Trusting the model with deletes. Use soft-expiry, never hard deletes. Models occasionally expire the wrong memory; status flips are reversible, DELETE is not.
Privacy blind spots. A 2026 study of ChatGPT memory found 96% of sampled memories were created without explicit user prompting. If you build this for real users, show them the memory list and give them a delete button.
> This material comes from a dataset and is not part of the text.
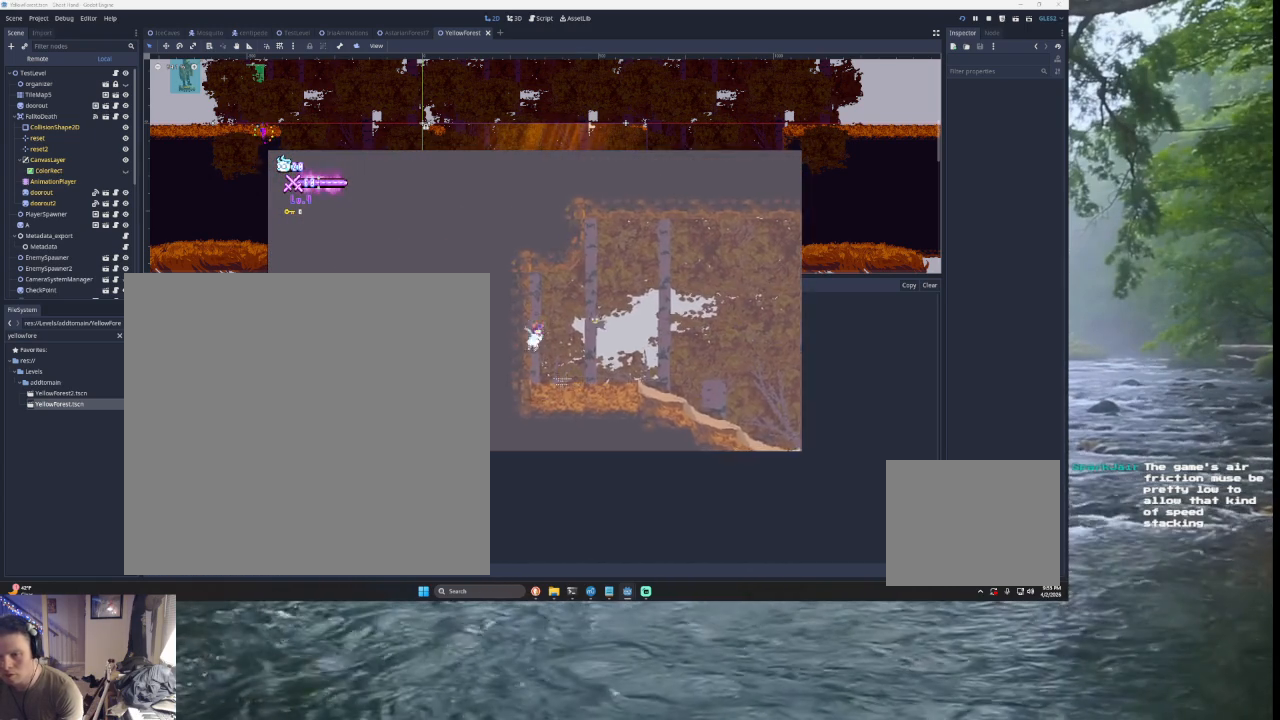
{"buttons": [], "left_stick": "right", "right_stick": "center", "events": [[33, "TRIANGLE", "down"], [200, "TRIANGLE", "up"]]}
EU AI Act transparency rules from August 2026 will expect it.

Quick reference

Component	Job	When it runs	Cost profile
Memory store (SQLite)	Holds memories with kind + status + timestamps	Always on	Free
Session capture	Serializes transcript, flags dreamed=0	End of each chat	Zero LLM calls
Dream job	Emits add / update / expire ops via structured output	Cron or hourly thread	1 LLM call per batch
Retrieval layer	Injects top ~20 active memories into system prompt	Start of each chat	Zero LLM calls
Audit trail	Expired rows kept, never deleted	Always	Free

Next steps

Add an embedding column and filter injected memories by similarity to the opening user message, that is the “relevance” third of Dreaming V3.
Give memories a salience score the dream job can raise or lower, then evict low-salience rows from injection first.
Port the dream job to a cheaper model than your chat model; consolidation tolerates smaller models well and it is where OpenAI found its 5x savings.
If you use Claude, the same pattern maps cleanly onto Anthropic's memory tool and the Agent SDK; the dream prompt transfers almost verbatim.
Read up on sleep-time compute research (Letta's sleep-time agents paper is the canonical reference) for multi-agent variants where one agent chats while another consolidates.